Può essere applicata l'Iva sugli interessi del deposito cauzionale Enel? Tra i quesiti più ricorrenti in rete, specialmente nei forum di assistenza fiscale, vi è quello relativo al pagamento o meno dell'imposta sul valore aggiunto applicata agli interessi del deposito cauzionale Enel. A seguire un breve approfondimento sul tema, con la risposta alla domanda iniziale relativa all'Iva sugli interessi del deposito cauzionale Enel.

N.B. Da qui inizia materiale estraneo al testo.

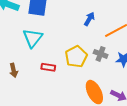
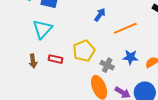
gray cross: (101, 54) -> (107, 65), moved
brown arrow: (14, 70) -> (33, 61), moved

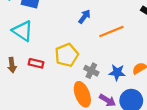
cyan triangle: (42, 29) -> (23, 31), turned -40
blue star: (130, 57) -> (117, 72), moved

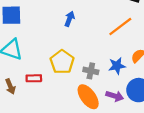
orange line: (111, 31) -> (120, 27), moved

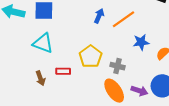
orange line: (120, 27) -> (124, 19), moved
blue star: (117, 66) -> (141, 42), moved

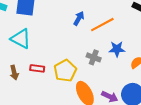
yellow pentagon: (90, 57) -> (65, 71), moved
gray cross: (118, 66) -> (94, 57), moved

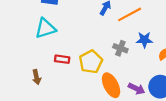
cyan triangle: (21, 39) -> (45, 28), turned -45
brown arrow: (14, 73) -> (36, 77), moved

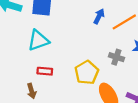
red rectangle: (62, 59) -> (45, 71), moved

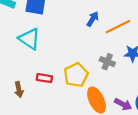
cyan triangle: (38, 40) -> (29, 39), turned 50
red rectangle: (45, 71) -> (44, 78), moved

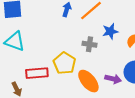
red rectangle: (44, 78) -> (37, 73), size x1.5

Inoltre, l'approfondimento si propone di cercare una soluzione legale per non pagare tale somma di denaro richiesta al momento della ricezione della prima bolletta, dopo la sottoscrizione della nuova offerta di fornitura energetica con Enel Energia, una società appartenente al mercato libero dell'energia italiana.

Si paga l'Iva sugli interessi del deposito cauzionale Enel?

Il deposito cauzionale Enel non è soggetto all'imposta sul valore aggiunto dal momento che non costituisce un acconto o un pagamento anticipato ma soltanto una caparra a titolo di garanzia per un eventuale futuro inadempimento da parte dell'utente (mancato pagamento di una bolletta ad esempio). Dunque non si paga l'Iva sugli interessi del deposito cauzionale della società Enel Energia.

Come non pagare il deposito cauzionale Enel

Il deposito cauzionale di Enel non va pagato se si sceglie come modalità di pagamento la domiciliazione bancaria, attraverso l'addebito diretto dell'importo fatturato in bolletta dal conto corrente. Ci sono due modi per attivare la domiciliazione bancaria: attraverso la compilazione del modulo in allegato a ciascuna bolletta energetica precedente, l'inserimento del proprio codice IBAN nell'area clienti online di Enel Energia.